Problem to solve> Rewrite every line of the material below as a numbered list, omitting blank lines and leaving out the pictures.

%%

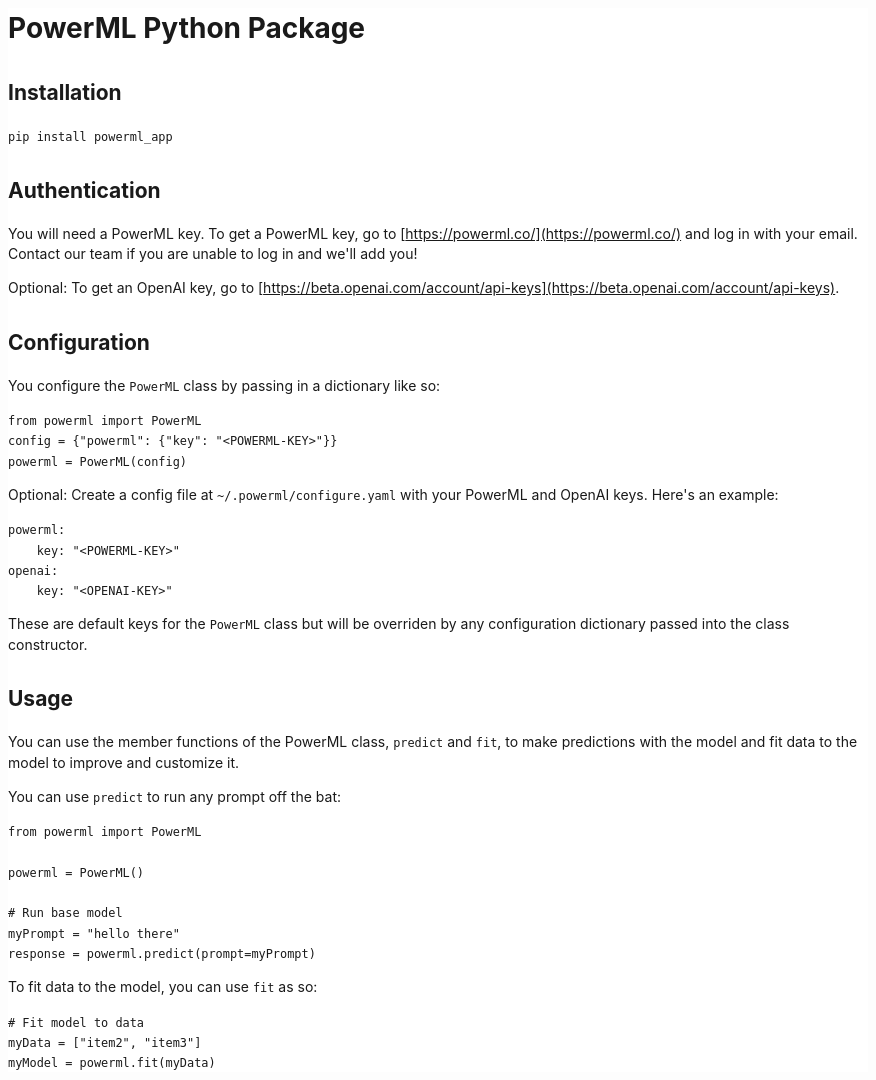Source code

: # PowerML Python Package

## Installation

    pip install powerml_app

## Authentication
You will need a PowerML key. To get a PowerML key, go to [https://powerml.co/](https://powerml.co/) and log in with your email. Contact our team if you are unable to log in and we'll add you!

Optional: To get an OpenAI key, go to [https://beta.openai.com/account/api-keys](https://beta.openai.com/account/api-keys).

## Configuration

You configure the `PowerML` class by passing in a dictionary like so:

    from powerml import PowerML
    config = {"powerml": {"key": "<POWERML-KEY>"}}
    powerml = PowerML(config)

Optional: Create a config file at `~/.powerml/configure.yaml` with your PowerML and OpenAI keys. Here's an example:

    powerml:
        key: "<POWERML-KEY>"
    openai:
        key: "<OPENAI-KEY>"

These are default keys for the `PowerML` class but will be overriden by any configuration dictionary passed into the class constructor.

## Usage

You can use the member functions of the PowerML class, `predict` and `fit`, to make predictions with the model and fit data to the model to improve and customize it. 

You can use `predict` to run any prompt off the bat:

    from powerml import PowerML

    powerml = PowerML()
    
    # Run base model
    myPrompt = "hello there"
    response = powerml.predict(prompt=myPrompt)

To fit data to the model, you can use `fit` as so:

    # Fit model to data
    myData = ["item2", "item3"]
    myModel = powerml.fit(myData)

%%

Response for this exercise>
1. Source code
2. : # PowerML Python Package
3. ## Installation
4.     pip install powerml_app
5. ## Authentication
6. You will need a PowerML key. To get a PowerML key, go to [https://powerml.co/](https://powerml.co/) and log in with your email. Contact our team if you are unable to log in and we'll add you!
7. Optional: To get an OpenAI key, go to [https://beta.openai.com/account/api-keys](https://beta.openai.com/account/api-keys).
8. ## Configuration
9. You configure the `PowerML` class by passing in a dictionary like so:
10.     from powerml import PowerML
11.     config = {"powerml": {"key": "<POWERML-KEY>"}}
12.     powerml = PowerML(config)
13. Optional: Create a config file at `~/.powerml/configure.yaml` with your PowerML and OpenAI keys. Here's an example:
14.     powerml:
15.         key: "<POWERML-KEY>"
16.     openai:
17.         key: "<OPENAI-KEY>"
18. These are default keys for the `PowerML` class but will be overriden by any configuration dictionary passed into the class constructor.
19. ## Usage
20. You can use the member functions of the PowerML class, `predict` and `fit`, to make predictions with the model and fit data to the model to improve and customize it. 
21. You can use `predict` to run any prompt off the bat:
22.     from powerml import PowerML
23.     powerml = PowerML()
24.     # Run base model
25.     myPrompt = "hello there"
26.     response = powerml.predict(prompt=myPrompt)
27. To fit data to the model, you can use `fit` as so:
28.     # Fit model to data
29.     myData = ["item2", "item3"]
30.     myModel = powerml.fit(myData)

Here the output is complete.